DJ: I have reservations on racedays for those horses that come in for heavy tipping on radio and TV and in the newspapers. These are usually horses to avoid as far as value trifecta betting is concerned.

TO: Yes, you need to identify a “spruik” horse on race morning. There is always one. If you are prepared to make that trifecta your “lottery” bet for the day, leave the “hype horse” out and set up your trifecta on the basis that it won’t run a drum. Virtually every mug in the land will have it in somewhere. You leave it out. A win, if your trifecta is successful, will usually bring you a big dividend, often a VERY big one. It’s sensible in the long run to be betting against the masses.

DJ: On pages 18/19 of this issue of PPM, we’ve got together quite a few helpful trifecta betting charts, and I think it will do all punters some good to have a good look at them and maybe pick out an approach to test. The charts lay it all out for them.

TO: I’ve had a look at the charts, too, and they really are excellent aids to any trifecta punter’s armoury. The part-wheels (that’s an Americanism, isn’t it?) are particularly useful.

DJ: What about when we fancy a really dominant choice in a race. The true standout winner. Do we plunge in and do our best and how do we go about it. Any thoughts?

TO: When you deem there is a “good thing” in a race, the standout trifecta can be an effective betting means. Stand it out for FIRST with several other runners for the other placings. This sort of approach doesn’t cost too much but once you start adding extra layers the cost can build up quickly. If you stand out one selection to win and take four runners for second and third this will cost you only $12 for $1 units, or $6 (same price as a three-runner box) for half-units.

One would think that if your standout is a favourite then you should think twice, but if your chosen runners to fill the placings are at long odds then the bet can proceed OK. I would always consider switching the bet around as well. Maybe the favourite will get rolled by a nose by one of your danger runners? If it does, the value of the trifecta leaps, so why not bet the danger runners to win, and your standout to run second, and the dangers to fill third? Extra cost, sure, but you are giving yourself the chance to clean up if the standout happens to get nodded out on the line.

DJ: A ruse of mine in major races, like the Epsoms and the Melbourne Cups, is to take a standout and link it with 10 others for second and third.
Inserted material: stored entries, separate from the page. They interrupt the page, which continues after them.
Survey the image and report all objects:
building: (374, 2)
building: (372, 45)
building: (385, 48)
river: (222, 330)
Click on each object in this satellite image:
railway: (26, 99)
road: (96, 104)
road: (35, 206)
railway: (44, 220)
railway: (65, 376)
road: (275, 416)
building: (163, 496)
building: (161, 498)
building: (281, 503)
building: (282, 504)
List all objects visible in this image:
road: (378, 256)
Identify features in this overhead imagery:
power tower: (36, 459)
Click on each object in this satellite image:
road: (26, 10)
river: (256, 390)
The bet costs $90, or $45 for half-units, but when it comes off the divvies can be huge.

TO: This a nice approach but, like you, I would advise punters using it in big field races where the pool is likely to be very large, as with the major Group 1 races like the Epsom, Doncaster, Newmarket, the Cups and so on. It worked beautifully in the Melbourne Cup last November, but only if you had the good sense to include Zazzman as a danger.

DJ: The Melbourne Cup, incidentally, was an excellent vehicle for the AB/AB/Field trifecta. With Makybe Diva and Vinnie Roe you had the first home, and a field bet would have cost only $44 and the dividend returned more than $3,140 on the NSW TAB.